A year after a horrific act of domestic violence left her with gunshot wounds, Kate Fay rebuilds her life.
Her pelvis broken and six bullets lodged in her body, Kate Fay heaved her wounded friend off her, stood up, and stumbled past her dead mother.
Outside her mother’s Shoreview home, Fay crumpled to the sidewalk, crying out for help from her mother’s movers and somehow managing to call her brother on her cellphone. “John shot everybody!” she told him. “Mom’s gone!”
It was June 4, 2013. Fay had just seen her 57-year-old mother, attorney Nancy Sullivan, shot to death by Johnny L. Simpson, 65, the boyfriend Sullivan was trying to leave. Tony Brown, Fay’s ex-boyfriend and the father of her 5-year-old daughter, lay wounded, shot four times when he stepped in front of Fay to try to end Simpson’s rampage.
It ended only when Simpson fatally shot himself.
Brown and Fay survived. Fay spent the next week in intensive care, heavily sedated, occasionally lucid enough to ask her brother, Danny Fay, who never left her side, what had happened. A month passed before she was well enough to leave the hospital in a wheelchair.
“It’s been unreal ever since,” Fay said. “Nothing will ever be the same.”
Simpson’s horrific act of domestic violence had effects that extended well beyond his primary target. Fay and her brother now live not just with the damage inflicted by gunshot wounds, but also with the memories and sorrow inflicted by that day.
On average, every minute in the United States, 24 people become the victims of violence at the hands of an intimate partner, according to the Centers for Disease Control and Prevention in Atlanta. Women are the primary targets. Beyond the horror they suffer, there is the shock, fear and grief inflicted on their families. And domestic violence is an even broader public health concern because children who survive or endure violence often become violent themselves.
Something felt amiss
In the Shoreview case, neither of Sullivan’s adult children had seen signs of potential violence in their mother’s relationship. But after their mother’s death, they learned that Simpson’s ex-wife had made allegations of violence during their divorce.
That they didn’t see or sense danger doesn’t surprise Liz Richards, executive director of the Minnesota Coalition for Battered Women.
Even the best scientific methodology is right only about 60 percent of the time in predicting lethal domestic violence, Richards said.
The best predictor? A woman’s gut instinct. “If you feel like you’re at risk, even if you can’t articulate why, trust that sense,” Richards said.
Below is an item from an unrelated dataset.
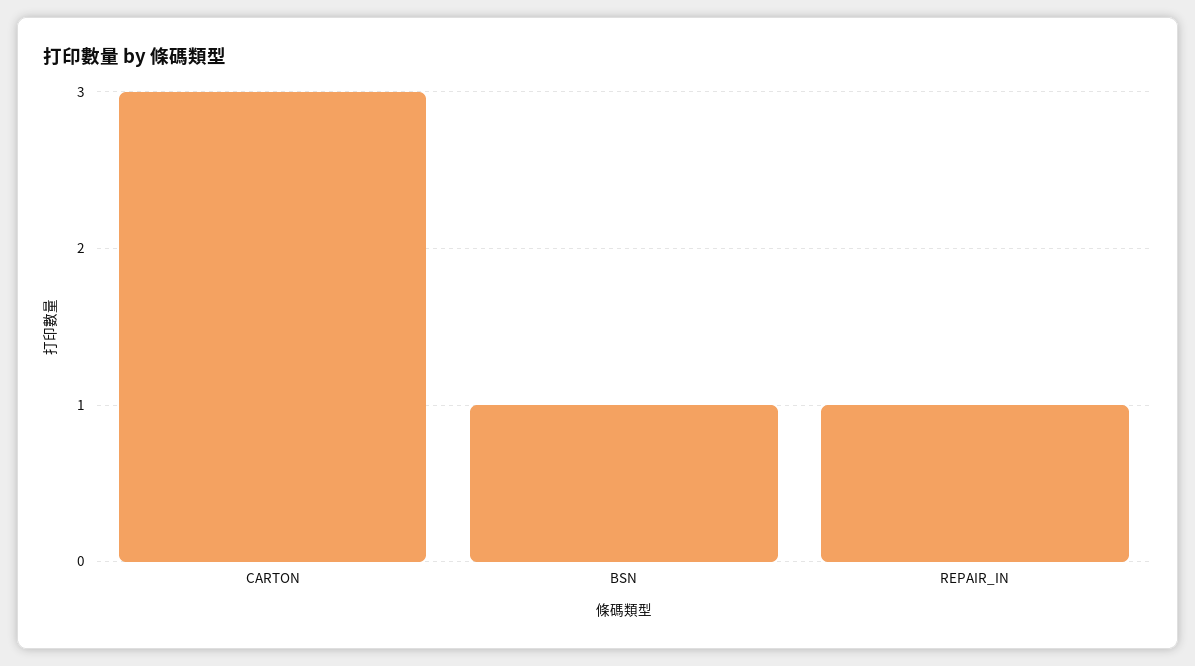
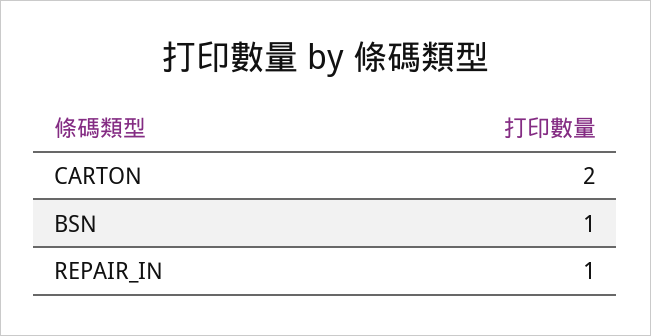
CARTON: 3 -> 2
In Sullivan’s case, something was starting to feel amiss. The day before she was killed, she told her son that Simpson was trying to keep her from moving out. Danny Fay said he told his mother to call a police escort. Instead, she called Brown. Meanwhile, Kate Fay, feeling some concern, left work to help her mother.
But they never expected anything like the violence they encountered at her house. “Of course I would love to ask my mom a million and one questions,” Kate Fay said last week.
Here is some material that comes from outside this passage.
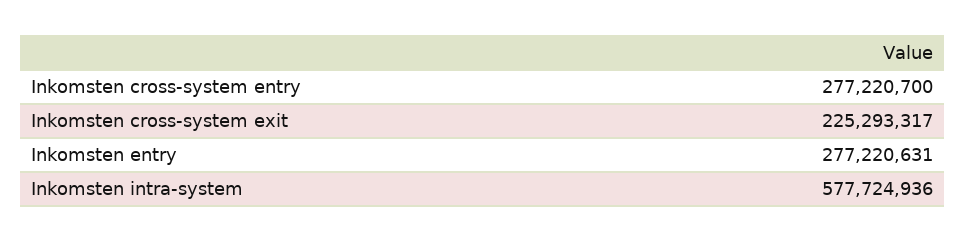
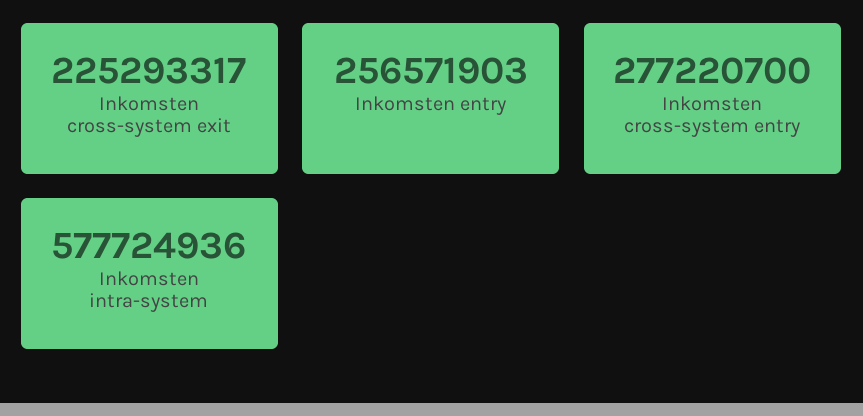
Inkomsten entry: 277220631 -> 256571903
Sullivan’s case is a particularly grim illustration of one of the most established truths about domestic violence — that the breakup is the most perilous time for women, because the abuser is losing control. But violence can be difficult to predict because up until that time, control may have been exerted quietly, Richards said. Often, a woman is accustomed to capitulating to the man so he has no need to resort to violence.
In therapy, victims often say they became accustomed to doing what the partner wanted. Many say, “He would just look at me and I knew,” Richards said.